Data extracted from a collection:
----

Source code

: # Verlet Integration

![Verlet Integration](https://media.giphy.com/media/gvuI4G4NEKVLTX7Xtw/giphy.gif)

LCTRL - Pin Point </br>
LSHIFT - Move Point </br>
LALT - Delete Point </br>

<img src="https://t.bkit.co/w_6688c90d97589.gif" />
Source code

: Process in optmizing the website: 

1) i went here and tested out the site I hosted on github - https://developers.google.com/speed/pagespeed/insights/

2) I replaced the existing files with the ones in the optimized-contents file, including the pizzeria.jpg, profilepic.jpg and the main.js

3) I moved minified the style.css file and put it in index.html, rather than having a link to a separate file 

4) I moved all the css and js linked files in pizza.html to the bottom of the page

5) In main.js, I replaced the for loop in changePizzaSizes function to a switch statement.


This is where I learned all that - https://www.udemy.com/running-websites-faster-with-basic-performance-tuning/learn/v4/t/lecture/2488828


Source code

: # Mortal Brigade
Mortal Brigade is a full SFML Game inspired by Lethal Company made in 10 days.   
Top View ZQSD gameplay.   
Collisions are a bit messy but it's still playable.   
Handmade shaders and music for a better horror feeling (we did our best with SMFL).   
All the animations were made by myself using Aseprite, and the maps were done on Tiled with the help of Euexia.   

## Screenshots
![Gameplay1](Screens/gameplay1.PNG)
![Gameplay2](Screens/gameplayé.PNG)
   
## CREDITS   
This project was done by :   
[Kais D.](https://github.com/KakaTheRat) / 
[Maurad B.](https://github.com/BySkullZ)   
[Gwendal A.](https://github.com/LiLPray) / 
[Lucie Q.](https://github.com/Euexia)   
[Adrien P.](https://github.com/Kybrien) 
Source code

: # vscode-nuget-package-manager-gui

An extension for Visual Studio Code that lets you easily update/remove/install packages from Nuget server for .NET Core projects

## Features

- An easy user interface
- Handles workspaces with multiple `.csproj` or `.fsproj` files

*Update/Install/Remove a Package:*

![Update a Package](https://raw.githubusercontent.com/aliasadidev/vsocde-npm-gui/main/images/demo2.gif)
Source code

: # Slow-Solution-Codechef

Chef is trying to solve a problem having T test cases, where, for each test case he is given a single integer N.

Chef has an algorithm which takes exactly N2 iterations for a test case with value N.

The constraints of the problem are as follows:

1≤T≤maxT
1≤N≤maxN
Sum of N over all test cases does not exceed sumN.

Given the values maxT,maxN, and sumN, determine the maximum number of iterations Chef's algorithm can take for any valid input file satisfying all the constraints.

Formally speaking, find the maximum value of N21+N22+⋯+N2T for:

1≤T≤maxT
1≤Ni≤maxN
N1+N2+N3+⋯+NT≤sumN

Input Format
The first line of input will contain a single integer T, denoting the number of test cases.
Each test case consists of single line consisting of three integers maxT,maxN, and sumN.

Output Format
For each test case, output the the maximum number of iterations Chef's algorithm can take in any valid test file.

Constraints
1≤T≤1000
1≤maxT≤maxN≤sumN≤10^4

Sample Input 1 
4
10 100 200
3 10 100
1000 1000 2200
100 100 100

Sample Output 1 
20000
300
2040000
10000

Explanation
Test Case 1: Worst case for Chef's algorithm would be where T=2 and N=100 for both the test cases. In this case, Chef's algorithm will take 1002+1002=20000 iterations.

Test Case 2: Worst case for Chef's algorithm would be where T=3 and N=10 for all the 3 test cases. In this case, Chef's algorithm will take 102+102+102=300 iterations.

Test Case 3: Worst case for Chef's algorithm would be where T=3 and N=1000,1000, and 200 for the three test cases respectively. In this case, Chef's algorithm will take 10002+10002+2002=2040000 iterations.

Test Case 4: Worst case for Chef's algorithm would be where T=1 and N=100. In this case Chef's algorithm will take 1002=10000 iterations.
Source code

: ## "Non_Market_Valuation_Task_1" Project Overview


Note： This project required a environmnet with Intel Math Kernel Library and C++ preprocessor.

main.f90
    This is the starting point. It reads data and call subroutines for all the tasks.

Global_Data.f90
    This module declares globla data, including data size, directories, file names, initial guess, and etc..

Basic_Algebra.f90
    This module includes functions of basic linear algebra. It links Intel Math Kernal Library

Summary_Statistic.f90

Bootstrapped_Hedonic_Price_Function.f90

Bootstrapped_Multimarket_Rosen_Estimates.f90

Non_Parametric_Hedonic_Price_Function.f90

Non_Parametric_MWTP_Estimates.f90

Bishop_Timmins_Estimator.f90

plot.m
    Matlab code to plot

----

Instructions for the task: Copy the lines above exactly, leaving every word as it is.

Problem solution:
Source code

: # Verlet Integration

![Verlet Integration](https://media.giphy.com/media/gvuI4G4NEKVLTX7Xtw/giphy.gif)

LCTRL - Pin Point </br>
LSHIFT - Move Point </br>
LALT - Delete Point </br>

<img src="https://t.bkit.co/w_6688c90d97589.gif" />
Source code

: Process in optmizing the website: 

1) i went here and tested out the site I hosted on github - https://developers.google.com/speed/pagespeed/insights/

2) I replaced the existing files with the ones in the optimized-contents file, including the pizzeria.jpg, profilepic.jpg and the main.js

3) I moved minified the style.css file and put it in index.html, rather than having a link to a separate file 

4) I moved all the css and js linked files in pizza.html to the bottom of the page

5) In main.js, I replaced the for loop in changePizzaSizes function to a switch statement.


This is where I learned all that - https://www.udemy.com/running-websites-faster-with-basic-performance-tuning/learn/v4/t/lecture/2488828


Source code

: # Mortal Brigade
Mortal Brigade is a full SFML Game inspired by Lethal Company made in 10 days.   
Top View ZQSD gameplay.   
Collisions are a bit messy but it's still playable.   
Handmade shaders and music for a better horror feeling (we did our best with SMFL).   
All the animations were made by myself using Aseprite, and the maps were done on Tiled with the help of Euexia.   

## Screenshots
![Gameplay1](Screens/gameplay1.PNG)
![Gameplay2](Screens/gameplayé.PNG)
   
## CREDITS   
This project was done by :   
[Kais D.](https://github.com/KakaTheRat) / 
[Maurad B.](https://github.com/BySkullZ)   
[Gwendal A.](https://github.com/LiLPray) / 
[Lucie Q.](https://github.com/Euexia)   
[Adrien P.](https://github.com/Kybrien) 
Source code

: # vscode-nuget-package-manager-gui

An extension for Visual Studio Code that lets you easily update/remove/install packages from Nuget server for .NET Core projects

## Features

- An easy user interface
- Handles workspaces with multiple `.csproj` or `.fsproj` files

*Update/Install/Remove a Package:*

![Update a Package](https://raw.githubusercontent.com/aliasadidev/vsocde-npm-gui/main/images/demo2.gif)
Source code

: # Slow-Solution-Codechef

Chef is trying to solve a problem having T test cases, where, for each test case he is given a single integer N.

Chef has an algorithm which takes exactly N2 iterations for a test case with value N.

The constraints of the problem are as follows:

1≤T≤maxT
1≤N≤maxN
Sum of N over all test cases does not exceed sumN.

Given the values maxT,maxN, and sumN, determine the maximum number of iterations Chef's algorithm can take for any valid input file satisfying all the constraints.

Formally speaking, find the maximum value of N21+N22+⋯+N2T for:

1≤T≤maxT
1≤Ni≤maxN
N1+N2+N3+⋯+NT≤sumN

Input Format
The first line of input will contain a single integer T, denoting the number of test cases.
Each test case consists of single line consisting of three integers maxT,maxN, and sumN.

Output Format
For each test case, output the the maximum number of iterations Chef's algorithm can take in any valid test file.

Constraints
1≤T≤1000
1≤maxT≤maxN≤sumN≤10^4

Sample Input 1 
4
10 100 200
3 10 100
1000 1000 2200
100 100 100

Sample Output 1 
20000
300
2040000
10000

Explanation
Test Case 1: Worst case for Chef's algorithm would be where T=2 and N=100 for both the test cases. In this case, Chef's algorithm will take 1002+1002=20000 iterations.

Test Case 2: Worst case for Chef's algorithm would be where T=3 and N=10 for all the 3 test cases. In this case, Chef's algorithm will take 102+102+102=300 iterations.

Test Case 3: Worst case for Chef's algorithm would be where T=3 and N=1000,1000, and 200 for the three test cases respectively. In this case, Chef's algorithm will take 10002+10002+2002=2040000 iterations.

Test Case 4: Worst case for Chef's algorithm would be where T=1 and N=100. In this case Chef's algorithm will take 1002=10000 iterations.
Source code

: ## "Non_Market_Valuation_Task_1" Project Overview


Note： This project required a environmnet with Intel Math Kernel Library and C++ preprocessor.

main.f90
    This is the starting point. It reads data and call subroutines for all the tasks.

Global_Data.f90
    This module declares globla data, including data size, directories, file names, initial guess, and etc..

Basic_Algebra.f90
    This module includes functions of basic linear algebra. It links Intel Math Kernal Library

Summary_Statistic.f90

Bootstrapped_Hedonic_Price_Function.f90

Bootstrapped_Multimarket_Rosen_Estimates.f90

Non_Parametric_Hedonic_Price_Function.f90

Non_Parametric_MWTP_Estimates.f90

Bishop_Timmins_Estimator.f90

plot.m
    Matlab code to plot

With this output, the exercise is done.